• [GIVEN DATA]
=====

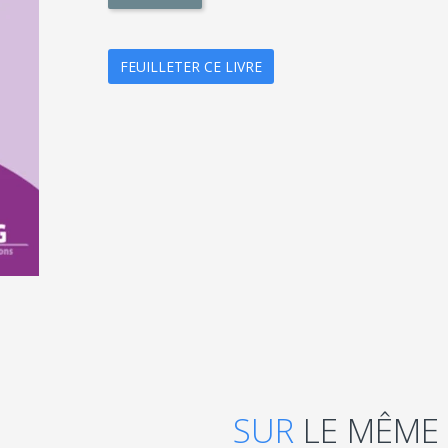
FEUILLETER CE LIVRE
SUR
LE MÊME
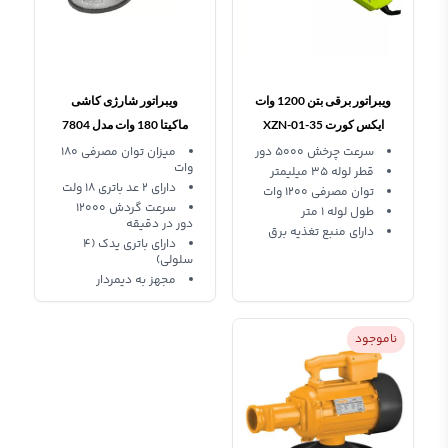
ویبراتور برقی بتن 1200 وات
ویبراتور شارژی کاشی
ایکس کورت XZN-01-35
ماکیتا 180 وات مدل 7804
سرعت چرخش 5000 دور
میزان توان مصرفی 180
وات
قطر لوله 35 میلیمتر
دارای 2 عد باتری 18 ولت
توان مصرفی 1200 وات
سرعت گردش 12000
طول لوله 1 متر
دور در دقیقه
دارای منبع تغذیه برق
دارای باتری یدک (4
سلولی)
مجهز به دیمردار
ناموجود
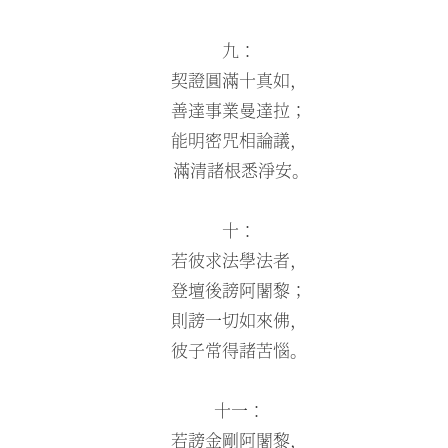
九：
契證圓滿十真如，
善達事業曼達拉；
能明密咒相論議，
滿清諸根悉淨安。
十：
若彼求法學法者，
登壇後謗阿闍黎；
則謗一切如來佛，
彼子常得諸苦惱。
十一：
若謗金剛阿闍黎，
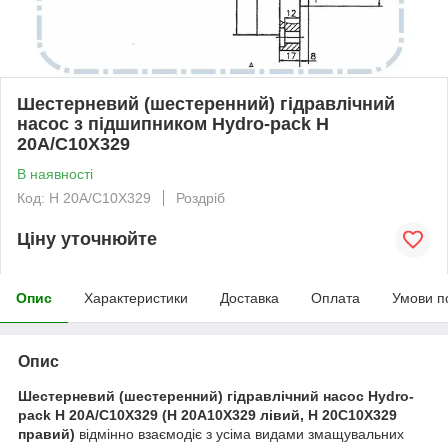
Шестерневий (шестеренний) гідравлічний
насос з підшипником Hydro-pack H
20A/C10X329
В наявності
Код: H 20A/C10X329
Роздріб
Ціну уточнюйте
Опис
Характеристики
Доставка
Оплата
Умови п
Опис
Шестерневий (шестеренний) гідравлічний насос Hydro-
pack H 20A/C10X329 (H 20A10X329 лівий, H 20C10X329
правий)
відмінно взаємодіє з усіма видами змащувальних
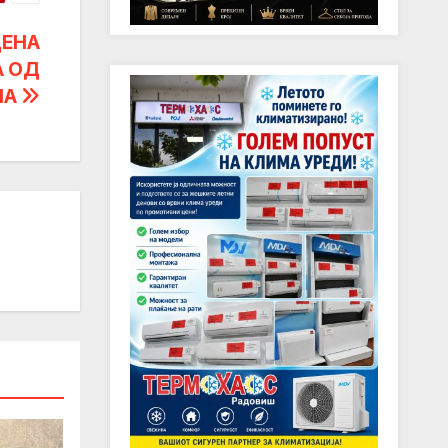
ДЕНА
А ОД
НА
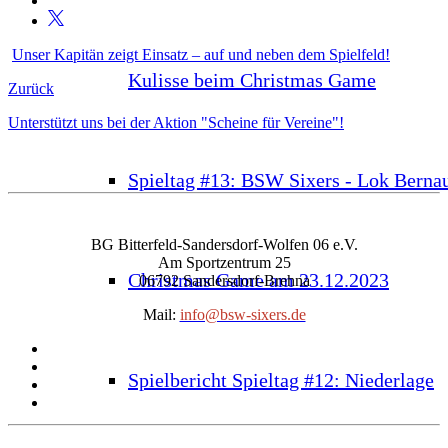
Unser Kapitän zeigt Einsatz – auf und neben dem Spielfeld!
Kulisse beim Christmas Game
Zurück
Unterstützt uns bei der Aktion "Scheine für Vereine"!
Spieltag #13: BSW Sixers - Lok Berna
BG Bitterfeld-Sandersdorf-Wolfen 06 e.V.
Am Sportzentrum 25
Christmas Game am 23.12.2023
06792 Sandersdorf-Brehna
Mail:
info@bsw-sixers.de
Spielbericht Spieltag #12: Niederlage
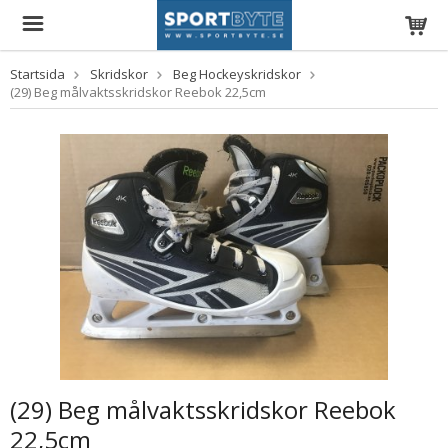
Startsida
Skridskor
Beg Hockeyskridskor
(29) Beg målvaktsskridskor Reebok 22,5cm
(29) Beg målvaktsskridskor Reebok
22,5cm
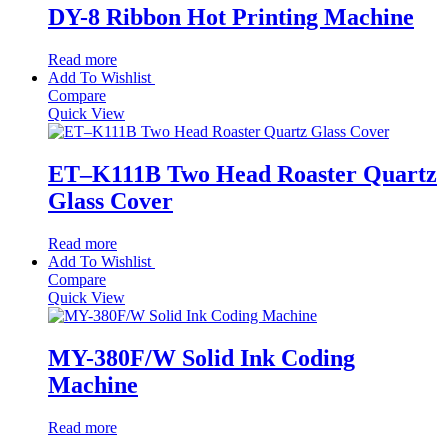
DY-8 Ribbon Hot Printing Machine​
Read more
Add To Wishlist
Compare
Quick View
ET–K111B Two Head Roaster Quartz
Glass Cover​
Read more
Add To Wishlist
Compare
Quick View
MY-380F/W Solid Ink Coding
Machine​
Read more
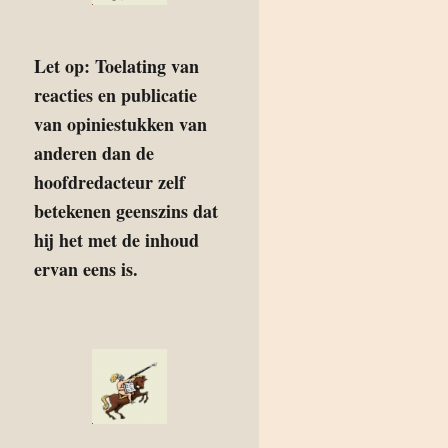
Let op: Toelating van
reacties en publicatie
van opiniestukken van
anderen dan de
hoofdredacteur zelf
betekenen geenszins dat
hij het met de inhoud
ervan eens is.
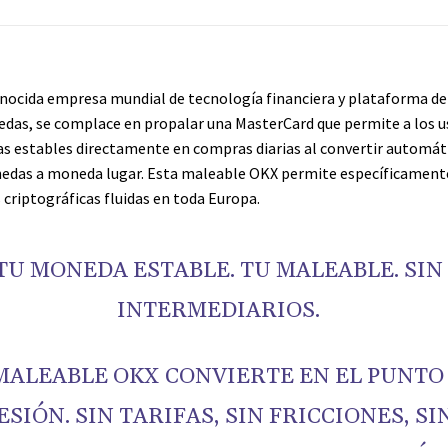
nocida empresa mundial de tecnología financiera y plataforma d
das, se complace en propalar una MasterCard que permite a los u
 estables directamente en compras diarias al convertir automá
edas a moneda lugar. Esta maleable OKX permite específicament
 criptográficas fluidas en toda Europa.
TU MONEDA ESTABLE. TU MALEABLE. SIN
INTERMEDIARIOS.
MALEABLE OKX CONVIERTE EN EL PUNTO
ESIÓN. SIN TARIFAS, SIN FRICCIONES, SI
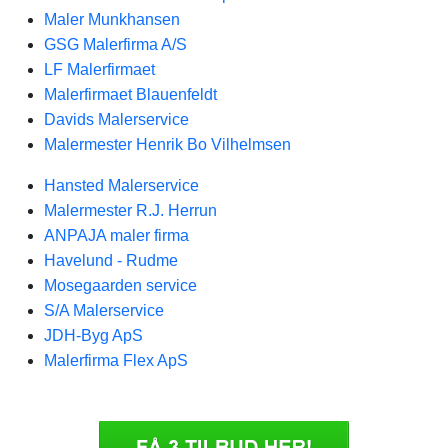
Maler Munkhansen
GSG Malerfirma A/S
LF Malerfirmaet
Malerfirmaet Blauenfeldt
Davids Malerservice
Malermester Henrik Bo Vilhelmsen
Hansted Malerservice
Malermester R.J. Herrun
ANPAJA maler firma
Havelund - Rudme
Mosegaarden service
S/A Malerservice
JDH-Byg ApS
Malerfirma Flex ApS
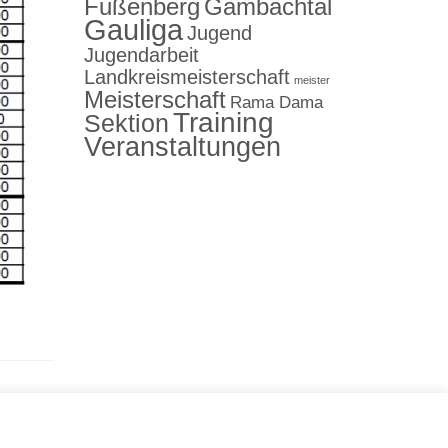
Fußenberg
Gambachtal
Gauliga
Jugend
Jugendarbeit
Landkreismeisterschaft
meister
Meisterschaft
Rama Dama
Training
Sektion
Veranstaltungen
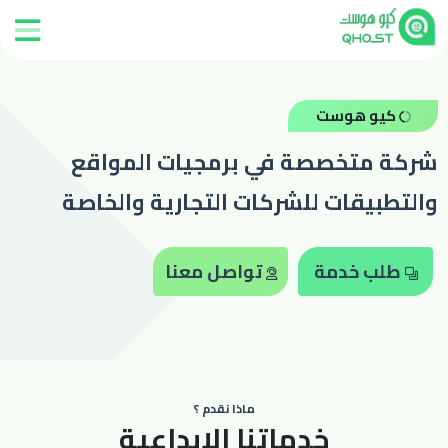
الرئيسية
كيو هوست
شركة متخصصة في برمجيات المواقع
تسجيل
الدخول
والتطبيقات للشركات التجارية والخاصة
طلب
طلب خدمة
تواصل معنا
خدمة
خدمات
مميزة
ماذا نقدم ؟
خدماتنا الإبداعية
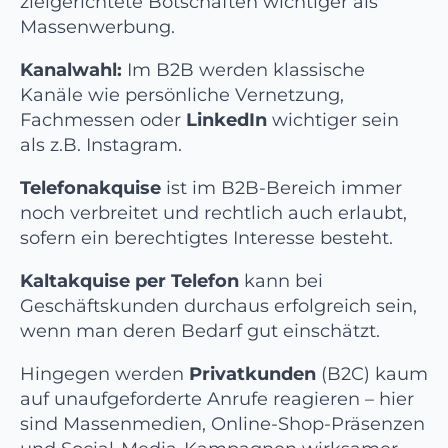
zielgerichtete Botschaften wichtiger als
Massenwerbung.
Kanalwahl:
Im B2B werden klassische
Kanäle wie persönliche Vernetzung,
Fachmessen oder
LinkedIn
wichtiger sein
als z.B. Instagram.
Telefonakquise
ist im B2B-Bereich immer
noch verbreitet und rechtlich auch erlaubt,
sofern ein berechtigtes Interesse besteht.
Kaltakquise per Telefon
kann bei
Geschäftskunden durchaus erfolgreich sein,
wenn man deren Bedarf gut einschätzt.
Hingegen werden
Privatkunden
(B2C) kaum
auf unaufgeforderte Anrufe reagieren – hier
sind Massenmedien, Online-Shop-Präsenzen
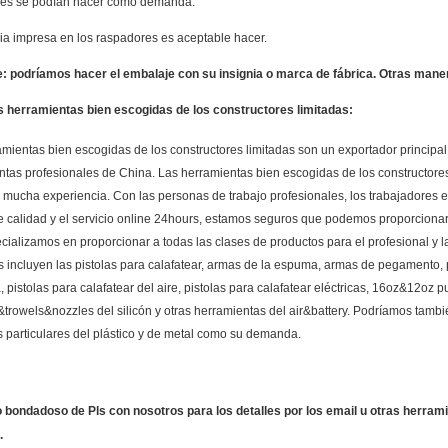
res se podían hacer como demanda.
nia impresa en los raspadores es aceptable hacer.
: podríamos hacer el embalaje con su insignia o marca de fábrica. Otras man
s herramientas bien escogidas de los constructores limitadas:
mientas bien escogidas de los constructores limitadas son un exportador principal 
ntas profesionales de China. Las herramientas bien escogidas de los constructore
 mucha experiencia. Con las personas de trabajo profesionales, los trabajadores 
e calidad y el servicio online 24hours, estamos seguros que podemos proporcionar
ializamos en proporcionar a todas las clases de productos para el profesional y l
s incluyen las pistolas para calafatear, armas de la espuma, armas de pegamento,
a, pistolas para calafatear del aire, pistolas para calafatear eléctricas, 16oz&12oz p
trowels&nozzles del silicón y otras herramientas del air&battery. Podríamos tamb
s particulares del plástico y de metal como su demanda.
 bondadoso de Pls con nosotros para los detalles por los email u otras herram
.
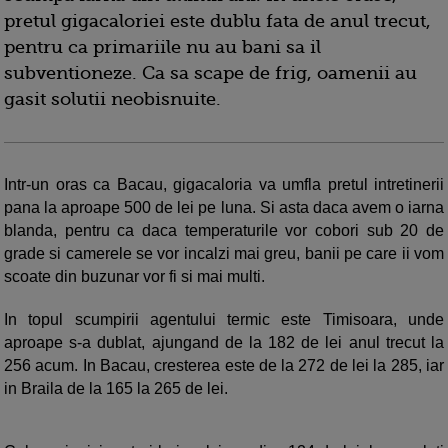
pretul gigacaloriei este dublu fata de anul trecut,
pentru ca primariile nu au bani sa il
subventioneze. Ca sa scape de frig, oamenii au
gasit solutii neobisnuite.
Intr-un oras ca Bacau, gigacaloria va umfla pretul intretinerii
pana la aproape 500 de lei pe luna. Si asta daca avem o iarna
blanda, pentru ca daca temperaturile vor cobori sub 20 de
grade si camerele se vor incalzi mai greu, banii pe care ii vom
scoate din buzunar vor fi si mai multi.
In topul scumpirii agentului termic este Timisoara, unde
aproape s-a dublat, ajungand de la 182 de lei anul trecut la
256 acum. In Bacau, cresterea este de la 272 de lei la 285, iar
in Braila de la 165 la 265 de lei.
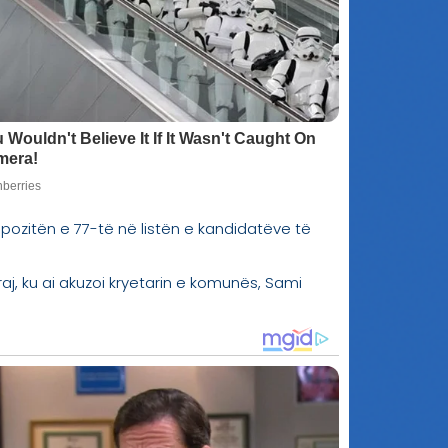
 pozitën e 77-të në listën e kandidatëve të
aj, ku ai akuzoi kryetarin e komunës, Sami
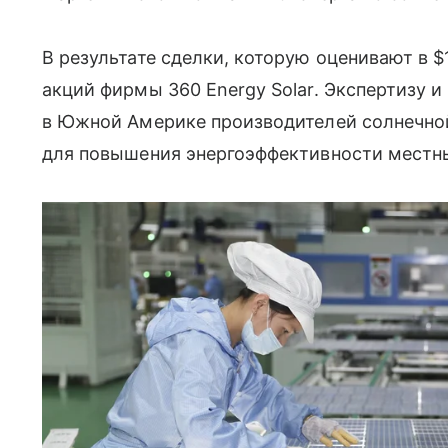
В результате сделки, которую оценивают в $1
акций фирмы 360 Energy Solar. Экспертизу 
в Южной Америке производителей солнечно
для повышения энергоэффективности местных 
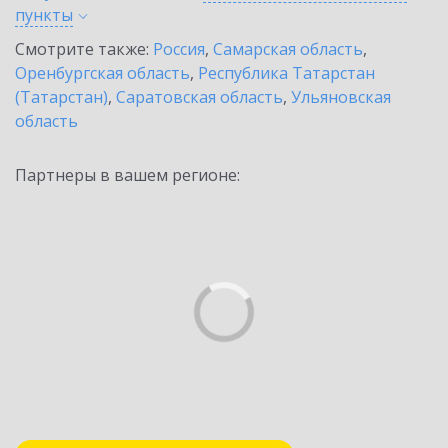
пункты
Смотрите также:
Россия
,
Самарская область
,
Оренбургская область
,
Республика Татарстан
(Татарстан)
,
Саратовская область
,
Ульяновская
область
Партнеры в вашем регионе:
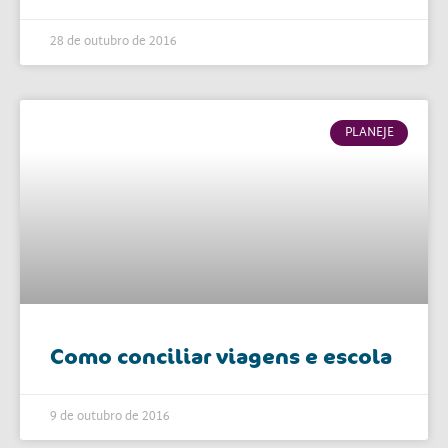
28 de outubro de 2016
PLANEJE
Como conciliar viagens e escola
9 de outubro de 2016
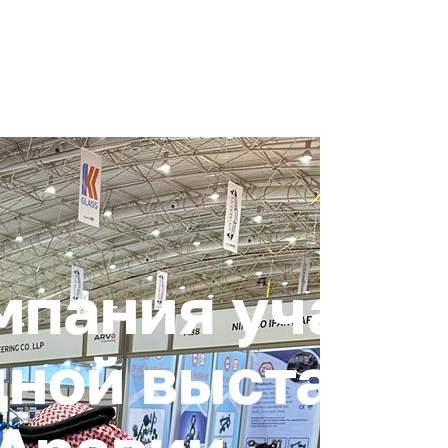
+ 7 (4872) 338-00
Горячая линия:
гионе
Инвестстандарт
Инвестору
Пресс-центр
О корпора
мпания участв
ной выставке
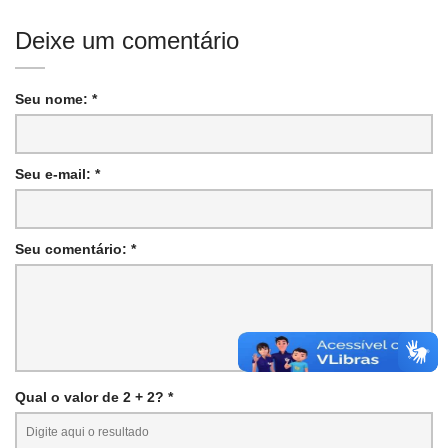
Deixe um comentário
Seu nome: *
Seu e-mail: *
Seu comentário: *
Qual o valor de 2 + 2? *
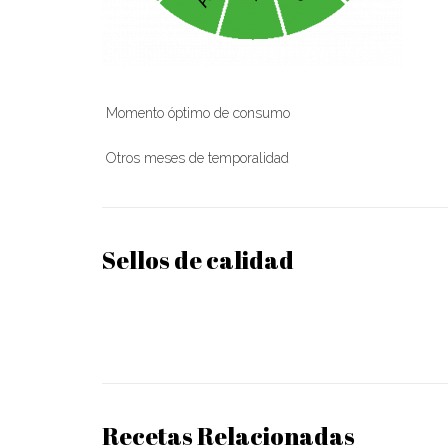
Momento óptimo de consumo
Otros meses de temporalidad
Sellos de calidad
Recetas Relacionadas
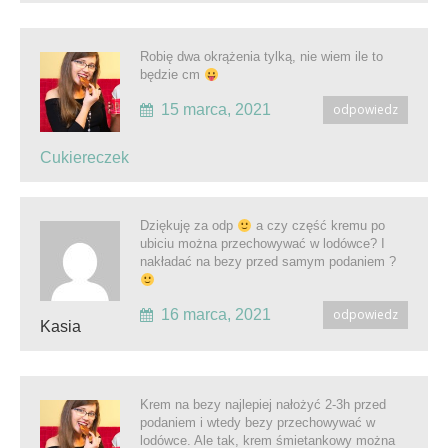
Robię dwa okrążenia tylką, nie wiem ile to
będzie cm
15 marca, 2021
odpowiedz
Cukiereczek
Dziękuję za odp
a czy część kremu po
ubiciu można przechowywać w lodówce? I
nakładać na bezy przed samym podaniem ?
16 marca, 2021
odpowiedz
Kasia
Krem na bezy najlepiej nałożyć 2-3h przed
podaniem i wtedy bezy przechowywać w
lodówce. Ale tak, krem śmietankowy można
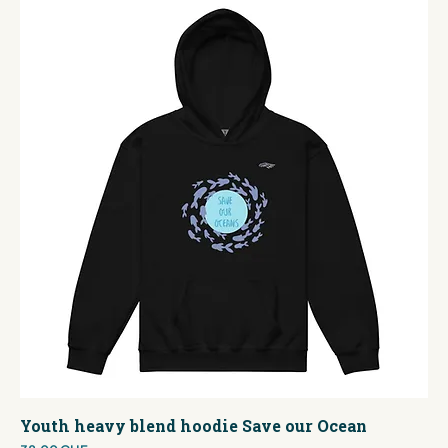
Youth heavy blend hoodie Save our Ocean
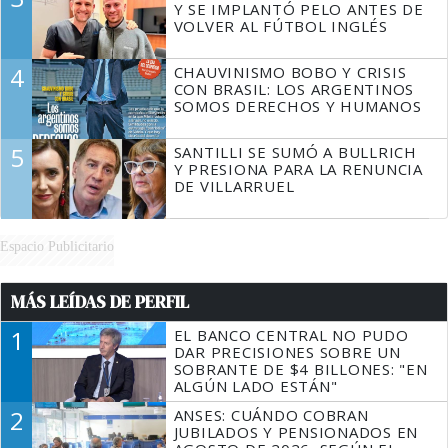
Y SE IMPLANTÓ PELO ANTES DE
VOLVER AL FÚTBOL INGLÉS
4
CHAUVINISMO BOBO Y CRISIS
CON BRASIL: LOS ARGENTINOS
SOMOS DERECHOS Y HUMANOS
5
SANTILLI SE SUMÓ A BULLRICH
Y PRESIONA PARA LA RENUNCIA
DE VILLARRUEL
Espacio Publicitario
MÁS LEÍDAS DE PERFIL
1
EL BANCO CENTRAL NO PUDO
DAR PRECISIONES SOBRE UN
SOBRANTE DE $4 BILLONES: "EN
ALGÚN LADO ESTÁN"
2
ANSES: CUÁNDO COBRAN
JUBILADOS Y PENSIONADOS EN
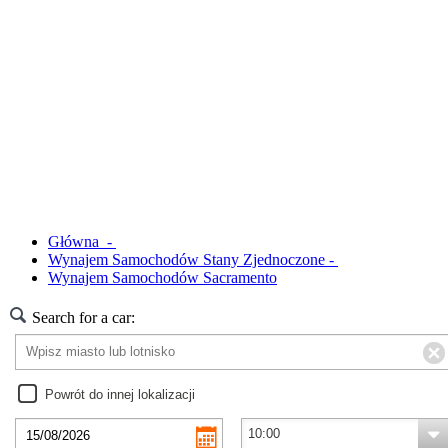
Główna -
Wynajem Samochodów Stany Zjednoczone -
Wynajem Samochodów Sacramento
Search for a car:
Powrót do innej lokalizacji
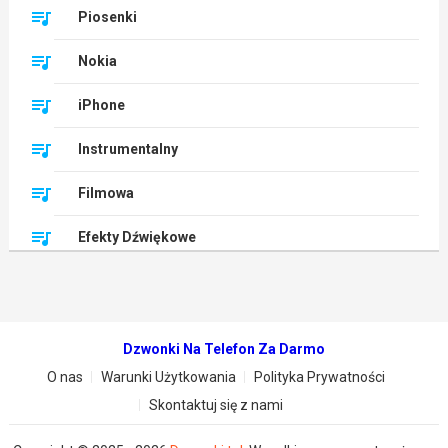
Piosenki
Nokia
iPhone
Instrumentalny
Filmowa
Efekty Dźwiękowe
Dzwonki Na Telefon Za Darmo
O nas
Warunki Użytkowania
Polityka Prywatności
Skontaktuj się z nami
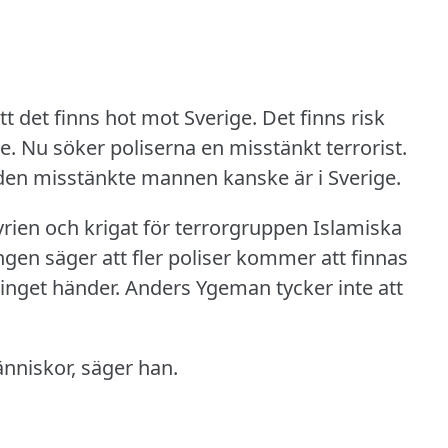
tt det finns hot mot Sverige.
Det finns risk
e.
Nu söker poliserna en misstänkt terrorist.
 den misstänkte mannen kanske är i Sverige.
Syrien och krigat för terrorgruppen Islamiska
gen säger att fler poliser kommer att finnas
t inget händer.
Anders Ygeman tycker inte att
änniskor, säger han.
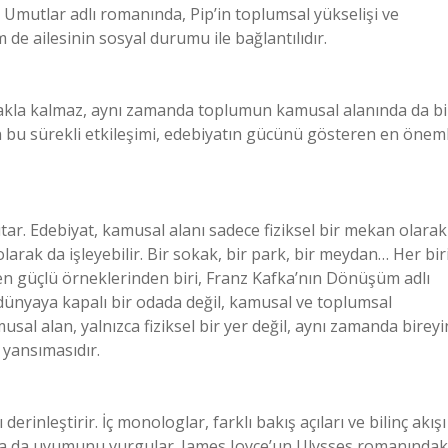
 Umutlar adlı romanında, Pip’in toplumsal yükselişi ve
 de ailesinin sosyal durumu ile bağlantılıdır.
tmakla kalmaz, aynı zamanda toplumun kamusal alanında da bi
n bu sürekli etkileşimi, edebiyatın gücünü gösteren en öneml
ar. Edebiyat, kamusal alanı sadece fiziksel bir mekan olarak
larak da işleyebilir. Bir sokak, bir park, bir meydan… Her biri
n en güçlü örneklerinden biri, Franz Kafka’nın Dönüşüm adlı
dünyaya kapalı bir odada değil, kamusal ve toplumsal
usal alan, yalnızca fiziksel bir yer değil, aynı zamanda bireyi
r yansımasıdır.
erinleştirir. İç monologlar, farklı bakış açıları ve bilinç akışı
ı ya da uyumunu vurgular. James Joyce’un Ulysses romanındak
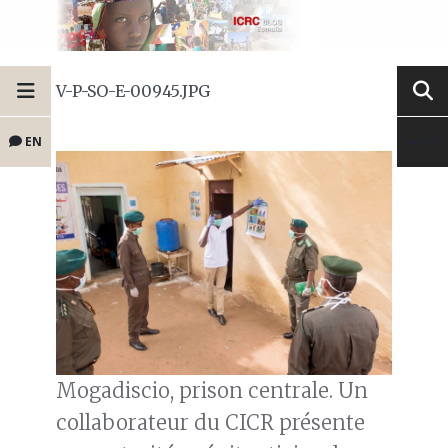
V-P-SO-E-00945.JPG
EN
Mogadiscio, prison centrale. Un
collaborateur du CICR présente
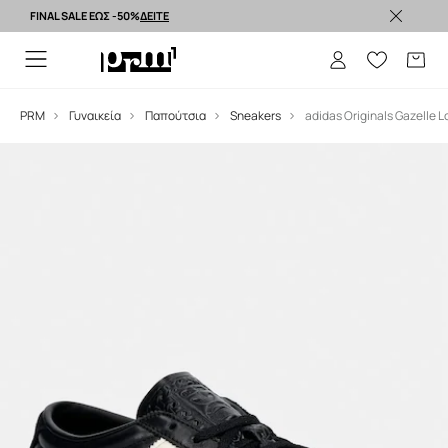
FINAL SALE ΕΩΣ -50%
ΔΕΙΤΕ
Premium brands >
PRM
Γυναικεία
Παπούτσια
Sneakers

=====

• [WHAT THE EXERCISE ASKS] Check each line of the listing above, and copy it if it contains the word "Шестерневий".

• [TASK ANSWER]
Шестерневий (шестеренний) гідравлічний
Шестерневий (шестеренний) гідравлічний насос Hydro-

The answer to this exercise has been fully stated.